- **Task objective**
From the entries underneath, give the number of lines holding the word "pixels", without any other words.

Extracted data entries
- - - -

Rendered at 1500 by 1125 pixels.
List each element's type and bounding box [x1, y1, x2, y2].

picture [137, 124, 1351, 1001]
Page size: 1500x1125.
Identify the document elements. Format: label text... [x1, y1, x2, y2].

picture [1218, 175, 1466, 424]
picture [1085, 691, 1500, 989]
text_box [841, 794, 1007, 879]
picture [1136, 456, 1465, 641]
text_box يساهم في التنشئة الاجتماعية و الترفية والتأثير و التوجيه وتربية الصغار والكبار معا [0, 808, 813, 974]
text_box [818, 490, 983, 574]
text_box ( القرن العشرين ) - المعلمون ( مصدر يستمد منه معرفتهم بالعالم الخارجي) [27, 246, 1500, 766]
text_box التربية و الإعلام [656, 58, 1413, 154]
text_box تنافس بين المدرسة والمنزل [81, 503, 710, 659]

- - - -

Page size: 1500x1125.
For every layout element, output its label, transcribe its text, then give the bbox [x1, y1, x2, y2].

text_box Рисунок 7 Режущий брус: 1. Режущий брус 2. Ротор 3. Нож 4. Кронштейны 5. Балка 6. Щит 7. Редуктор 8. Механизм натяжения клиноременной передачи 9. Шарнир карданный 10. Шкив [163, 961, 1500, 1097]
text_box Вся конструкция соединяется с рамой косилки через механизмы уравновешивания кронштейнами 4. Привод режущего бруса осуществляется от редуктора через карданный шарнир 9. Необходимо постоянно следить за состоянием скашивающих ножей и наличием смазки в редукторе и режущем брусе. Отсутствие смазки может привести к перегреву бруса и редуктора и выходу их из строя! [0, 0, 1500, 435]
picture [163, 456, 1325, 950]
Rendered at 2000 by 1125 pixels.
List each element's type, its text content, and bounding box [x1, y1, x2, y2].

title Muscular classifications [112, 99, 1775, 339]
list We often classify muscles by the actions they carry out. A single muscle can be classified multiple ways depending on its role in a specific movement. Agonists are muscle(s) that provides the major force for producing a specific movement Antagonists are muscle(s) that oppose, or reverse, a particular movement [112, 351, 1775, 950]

- - - -

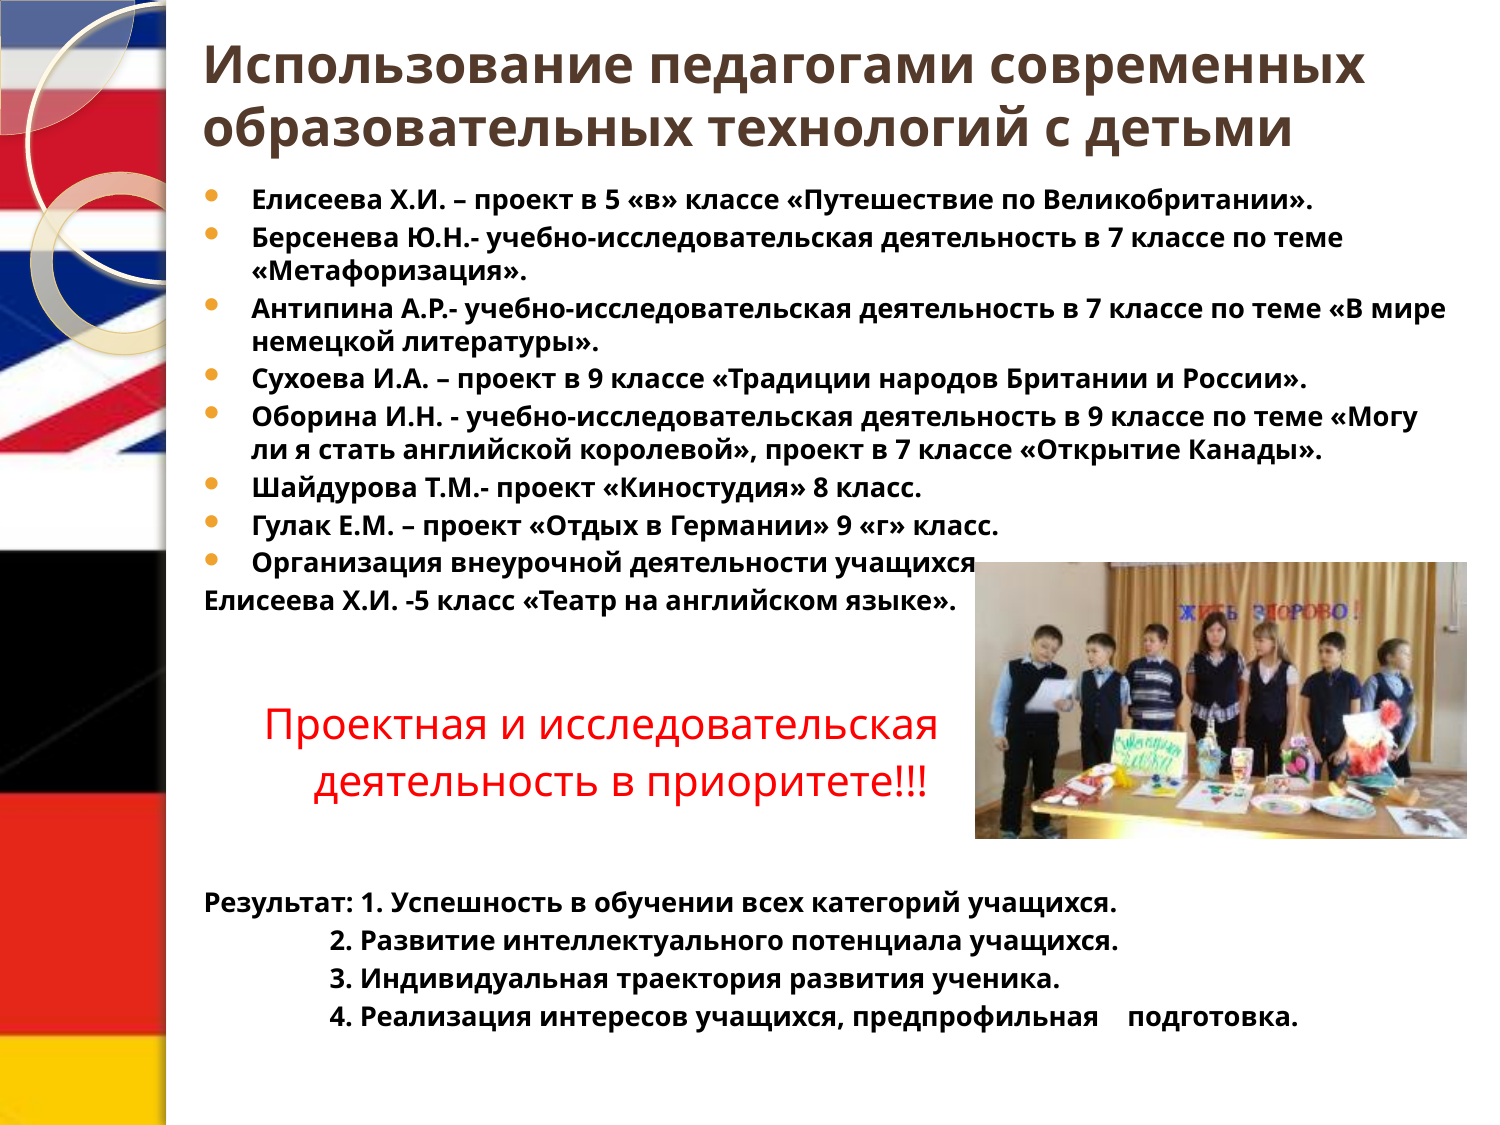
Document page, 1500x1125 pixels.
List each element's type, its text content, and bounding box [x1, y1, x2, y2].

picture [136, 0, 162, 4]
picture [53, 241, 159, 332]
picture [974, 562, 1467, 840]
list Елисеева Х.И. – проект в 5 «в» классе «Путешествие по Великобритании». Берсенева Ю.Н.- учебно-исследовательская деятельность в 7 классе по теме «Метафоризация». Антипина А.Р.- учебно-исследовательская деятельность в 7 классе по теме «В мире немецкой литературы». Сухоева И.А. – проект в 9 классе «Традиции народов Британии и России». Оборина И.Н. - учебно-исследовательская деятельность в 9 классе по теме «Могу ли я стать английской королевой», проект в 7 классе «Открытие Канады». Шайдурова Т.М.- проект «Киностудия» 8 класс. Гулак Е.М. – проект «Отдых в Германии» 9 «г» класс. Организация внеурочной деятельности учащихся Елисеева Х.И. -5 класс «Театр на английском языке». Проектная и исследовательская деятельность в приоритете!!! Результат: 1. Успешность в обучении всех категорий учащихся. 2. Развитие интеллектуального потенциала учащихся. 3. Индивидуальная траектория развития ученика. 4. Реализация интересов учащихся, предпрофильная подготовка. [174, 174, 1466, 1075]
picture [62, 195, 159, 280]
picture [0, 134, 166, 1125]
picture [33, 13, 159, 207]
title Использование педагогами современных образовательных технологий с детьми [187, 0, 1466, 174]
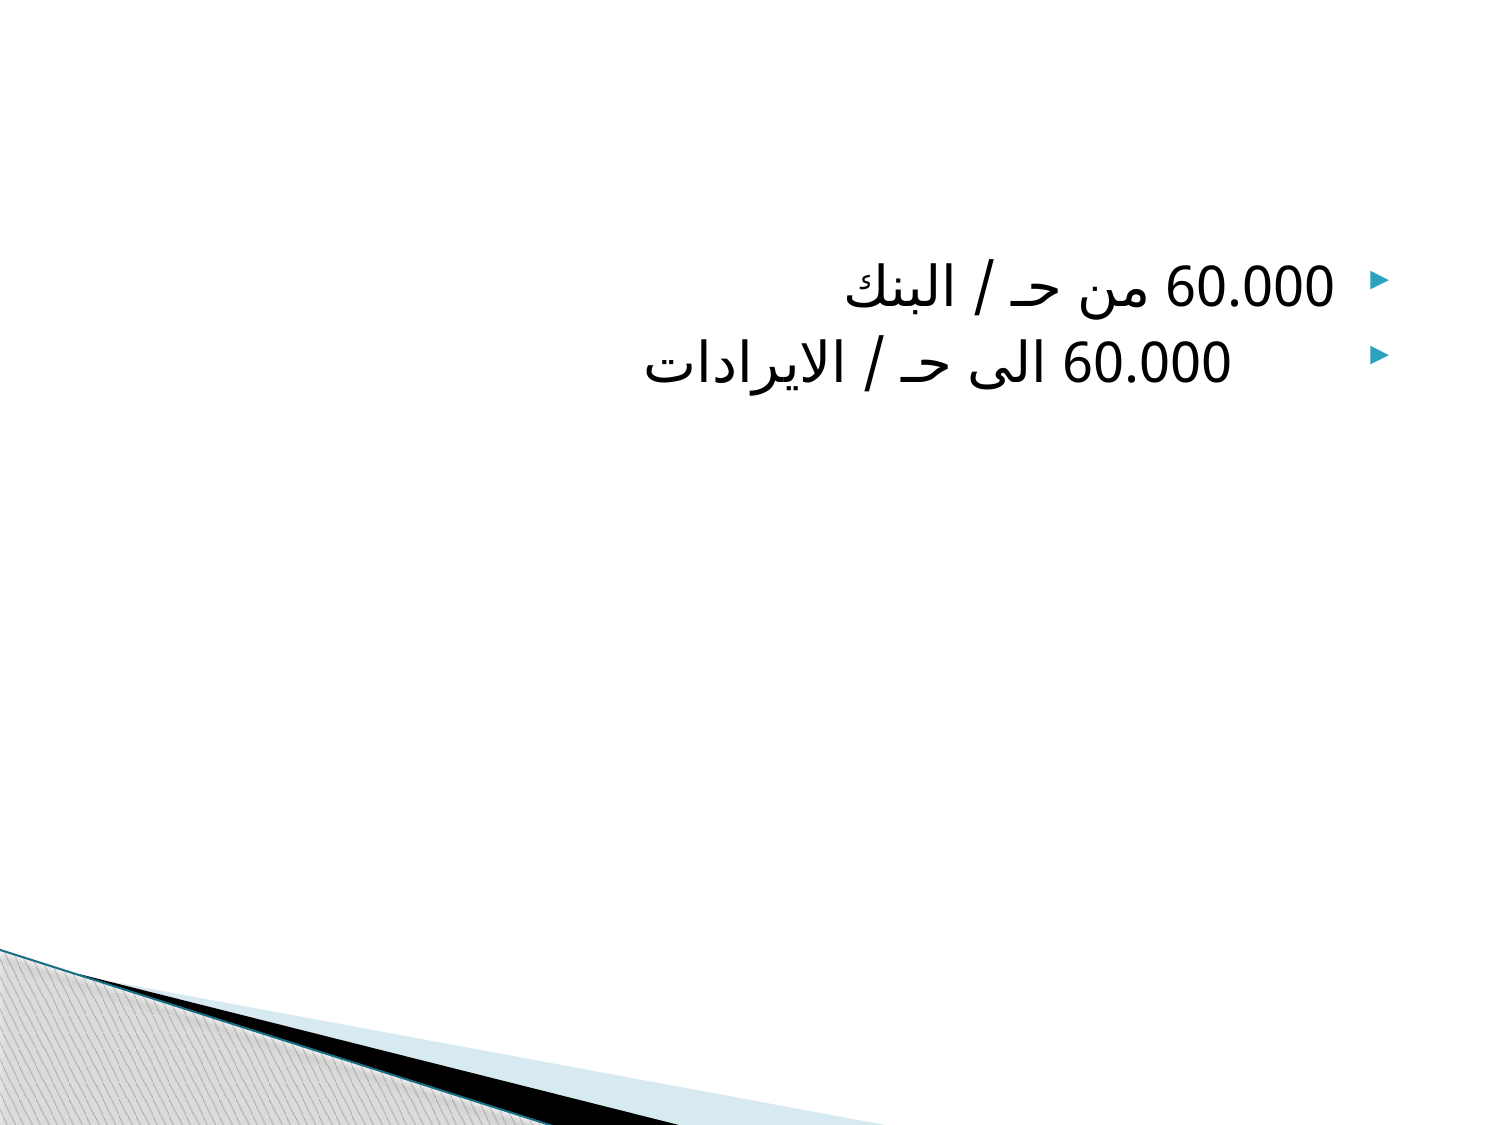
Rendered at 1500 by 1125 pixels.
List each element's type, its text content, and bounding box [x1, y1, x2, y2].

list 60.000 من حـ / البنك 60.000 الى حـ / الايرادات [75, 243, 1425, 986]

- - - -

- **Final answer**
4